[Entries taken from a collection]
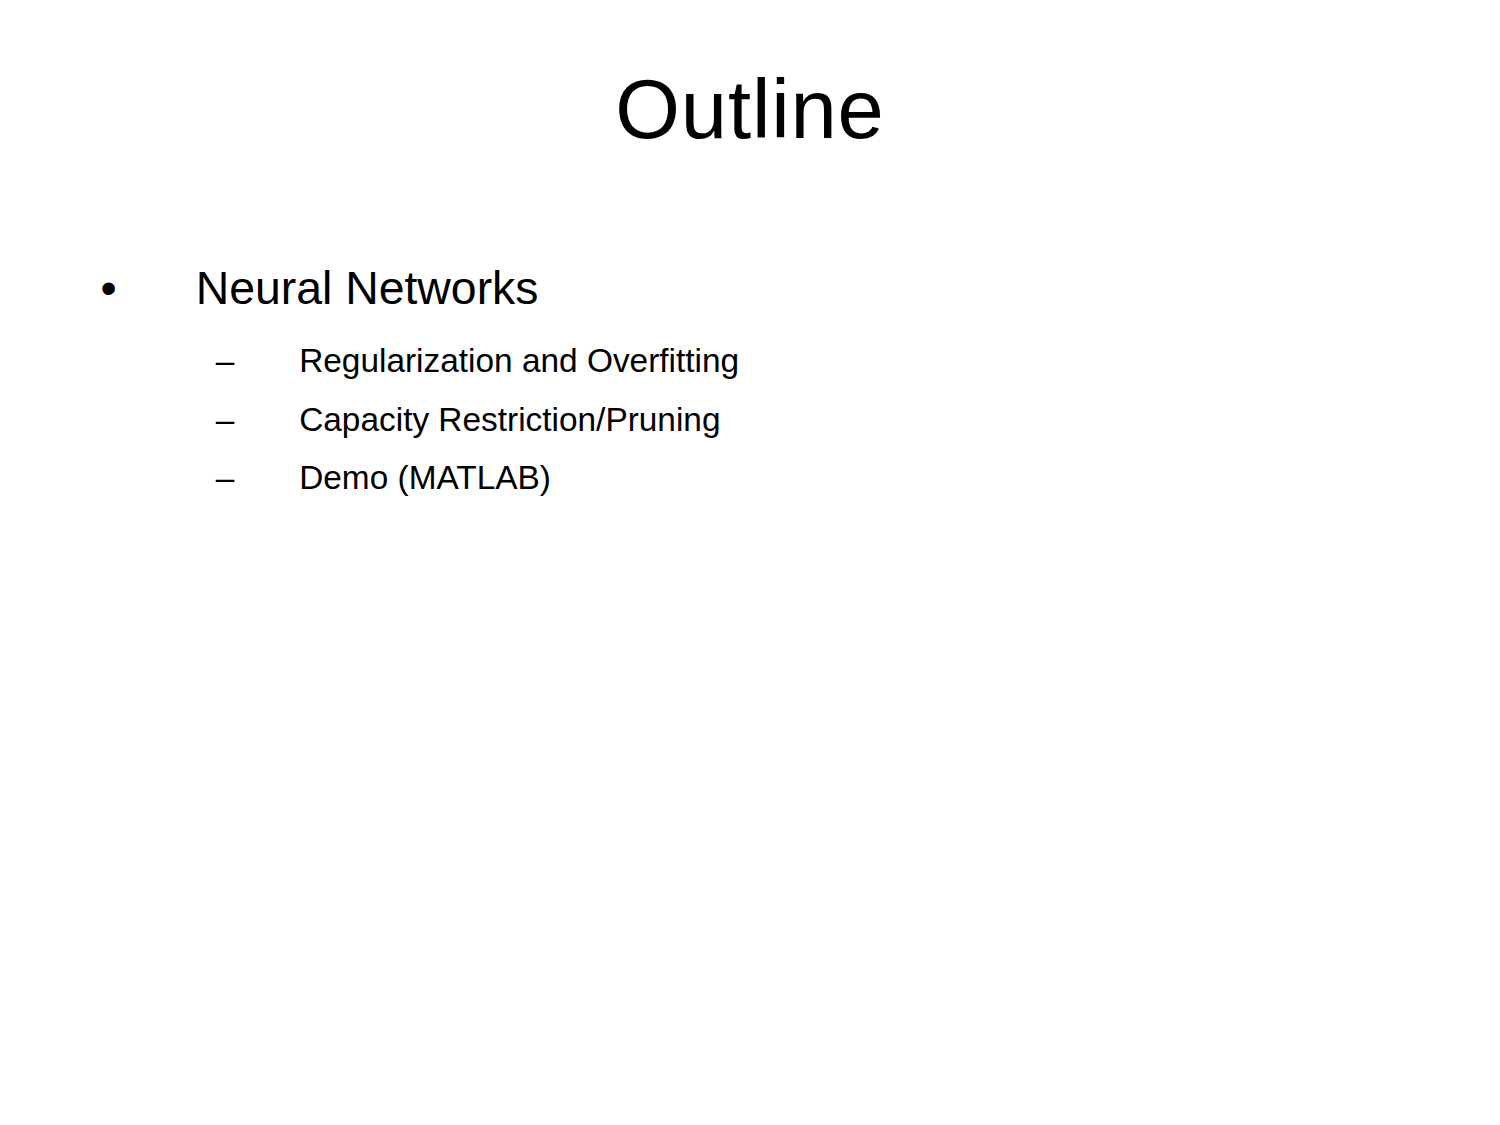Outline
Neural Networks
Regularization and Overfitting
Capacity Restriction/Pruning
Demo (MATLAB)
* * *
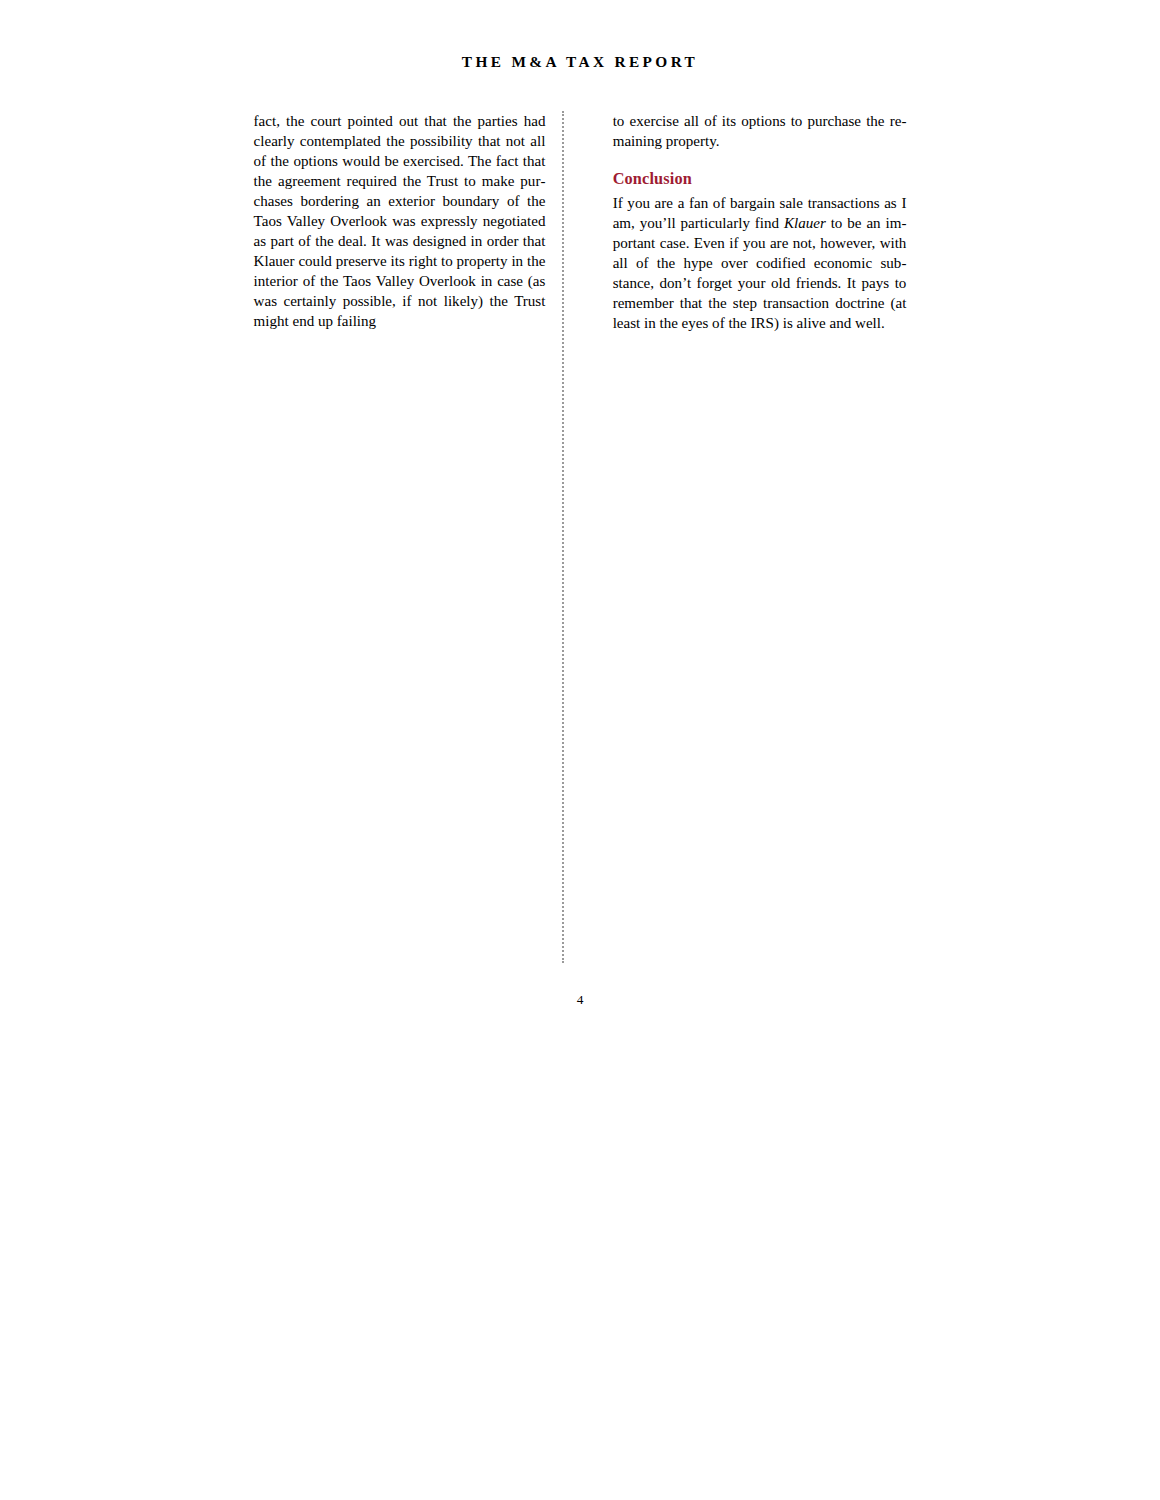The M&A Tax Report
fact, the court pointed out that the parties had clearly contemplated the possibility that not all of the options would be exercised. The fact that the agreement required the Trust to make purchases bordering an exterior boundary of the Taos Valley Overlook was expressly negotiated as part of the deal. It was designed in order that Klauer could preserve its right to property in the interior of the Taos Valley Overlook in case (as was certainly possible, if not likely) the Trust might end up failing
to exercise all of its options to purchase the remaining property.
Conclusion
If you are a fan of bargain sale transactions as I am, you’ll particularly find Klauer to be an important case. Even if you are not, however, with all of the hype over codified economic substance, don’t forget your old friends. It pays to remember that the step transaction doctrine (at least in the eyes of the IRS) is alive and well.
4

THE TASK:
Please filter the entries above down to the lines holding "case" and copy them.

RESULT FOR THIS EXERCISE:
fact, the court pointed out that the parties had clearly contemplated the possibility that not all of the options would be exercised. The fact that the agreement required the Trust to make purchases bordering an exterior boundary of the Taos Valley Overlook was expressly negotiated as part of the deal. It was designed in order that Klauer could preserve its right to property in the interior of the Taos Valley Overlook in case (as was certainly possible, if not likely) the Trust might end up failing
If you are a fan of bargain sale transactions as I am, you’ll particularly find Klauer to be an important case. Even if you are not, however, with all of the hype over codified economic substance, don’t forget your old friends. It pays to remember that the step transaction doctrine (at least in the eyes of the IRS) is alive and well.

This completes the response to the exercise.